I'm using the jQuery Address library to re-write my URL depending on what the user is doing in the page. The intention is to allow users to bookmark pages and come back later. The page never refreshes as all server interaction is done via ajax.
jQuery Address is writing URLs like this:
http://localhost:9000/#/u/scott_tiger
I need a to set up a route in Play to be able to route that request through to the appropriate controller. So I set this up:
GET /#/u/{username} Controller.showUser
This doesn't work though, the route definition gets ignored. I've tried loads of things such as trying to escape the "#" and replacing it with a variable that I've populated with Character.toString(35). None of this works.
Does anyone know how I can either define the route properly or get jQuery Address not to write the "#".
EDIT: The "#" doesn't get sent to the server does it. Doh! OK, question is revised.
No. The #
and the part of the URL after that is not sent to the server. So your play app on the server will never see such URLs.
You need to handle these URLs on the client side using JavaScript. In modern browsers with good HTML5 support, you can modify the address without reloading the page. See Manipulating the browser history on how to do it for these browsers. And see When can I use... for browser support.

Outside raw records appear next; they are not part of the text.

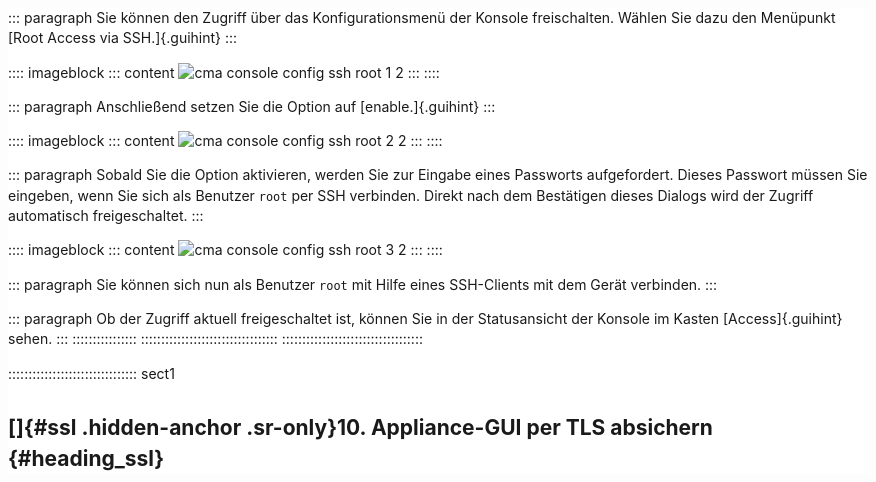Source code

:::: paragraph
Sie können den Zugriff über das Konfigurationsmenü der Konsole
freischalten. Wählen Sie dazu den Menüpunkt [Root Access via
SSH.]{.guihint}
:::

:::: imageblock
::: content
![cma console config ssh root 1
2](../images/cma_console_config_ssh_root_1_2.png)
:::
::::

::: paragraph
Anschließend setzen Sie die Option auf [enable.]{.guihint}
:::

:::: imageblock
::: content
![cma console config ssh root 2
2](../images/cma_console_config_ssh_root_2_2.png)
:::
::::

::: paragraph
Sobald Sie die Option aktivieren, werden Sie zur Eingabe eines Passworts
aufgefordert. Dieses Passwort müssen Sie eingeben, wenn Sie sich als
Benutzer `root` per SSH verbinden. Direkt nach dem Bestätigen dieses
Dialogs wird der Zugriff automatisch freigeschaltet.
:::

:::: imageblock
::: content
![cma console config ssh root 3
2](../images/cma_console_config_ssh_root_3_2.png)
:::
::::

::: paragraph
Sie können sich nun als Benutzer `root` mit Hilfe eines SSH-Clients mit
dem Gerät verbinden.
:::

::: paragraph
Ob der Zugriff aktuell freigeschaltet ist, können Sie in der
Statusansicht der Konsole im Kasten [Access]{.guihint} sehen.
:::
::::::::::::::::
::::::::::::::::::::::::::::::::::
:::::::::::::::::::::::::::::::::::

:::::::::::::::::::::::::::::::: sect1
## []{#ssl .hidden-anchor .sr-only}10. Appliance-GUI per TLS absichern {#heading_ssl}
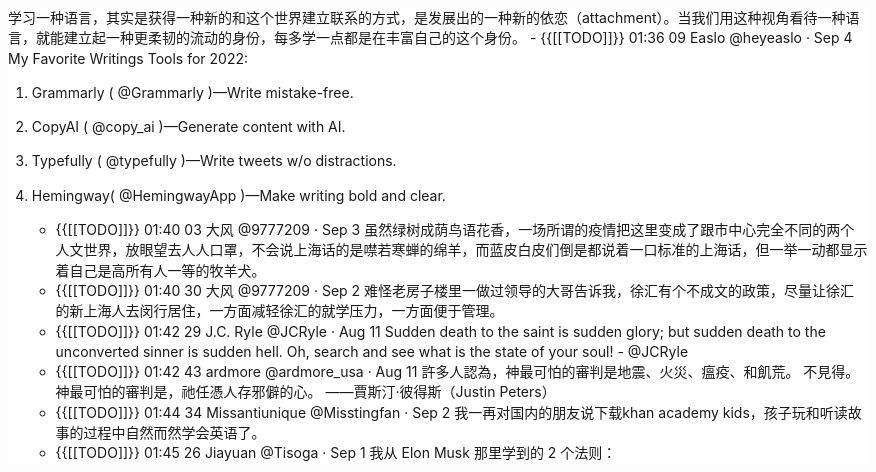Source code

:学习一种语言，其实是获得一种新的和这个世界建立联系的方式，是发展出的一种新的依恋（attachment）。当我们用这种视角看待一种语言，就能建立起一种更柔韧的流动的身份，每多学一点都是在丰富自己的这个身份。
    - {{[[TODO]]}} 01:36 09 
Easlo
@heyeaslo
·
Sep 4
My Favorite Writings Tools for 2022:

1.  Grammarly (
@Grammarly
)—Write mistake-free.

2.  CopyAI (
@copy_ai
)—Generate content with AI.

3.  Typefully (
@typefully
)—Write tweets w/o distractions.

4.  Hemingway( 
@HemingwayApp
)—Make writing bold and clear.
    - {{[[TODO]]}} 01:40 03 
大风
@9777209
·
Sep 3
虽然绿树成荫鸟语花香，一场所谓的疫情把这里变成了跟市中心完全不同的两个人文世界，放眼望去人人口罩，不会说上海话的是噤若寒蝉的绵羊，而蓝皮白皮们倒是都说着一口标准的上海话，但一举一动都显示着自己是高所有人一等的牧羊犬。
    - {{[[TODO]]}} 01:40 30 大风
@9777209
·
Sep 2
难怪老房子楼里一做过领导的大哥告诉我，徐汇有个不成文的政策，尽量让徐汇的新上海人去闵行居住，一方面减轻徐汇的就学压力，一方面便于管理。
    - {{[[TODO]]}} 01:42 29 J.C. Ryle
@JCRyle
·
Aug 11
Sudden death to the saint is sudden glory; but sudden death to the unconverted sinner is sudden hell. Oh, search and see what is the state of your soul! -
@JCRyle
    - {{[[TODO]]}} 01:42 43 ardmore
@ardmore_usa
·
Aug 11
許多人認為，神最可怕的審判是地震、火災、瘟疫、和飢荒。 不見得。神最可怕的審判是，祂任憑人存邪僻的心。
——賈斯汀·彼得斯（Justin Peters）
    - {{[[TODO]]}} 01:44 34 Missantiunique
@Misstingfan
·
Sep 2
我一再对国内的朋友说下载khan academy kids，孩子玩和听读故事的过程中自然而然学会英语了。
    - {{[[TODO]]}} 01:45 26 
Jiayuan
@Tisoga
·
Sep 1
我从 Elon Musk 那里学到的 2 个法则：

On Internet Explorer and older versions of other browsers you need to use #
URLs and use JavaScript to load the state (e.g. get the user page /u/scott_tiger
in your example). See How to run a JavaScript function when the user is visiting an hash link (#something) using JQuery? for how to do this in JavaScript. Also if a user bookmarks a page with a #
-URL you need to reload the state.
See also: What's the shebang/hashbang (#!) in Facebook and new Twitter URLs for?
You may use JavaScript libraries to handle this for you history.js is an example. Also bigger frameworks like Backbone.js handle this.
Does anyone know how I can get jQuery Address not to write the "#".
If you don't write the #
-part of the URL, the state can not be linked. So you can not get back to e.g. Scott Tigers profile page if you bookmark the page, because the URL is only http://localhost:9000/
and you will arrive on the front page, while the user though he would arrive on the profile page.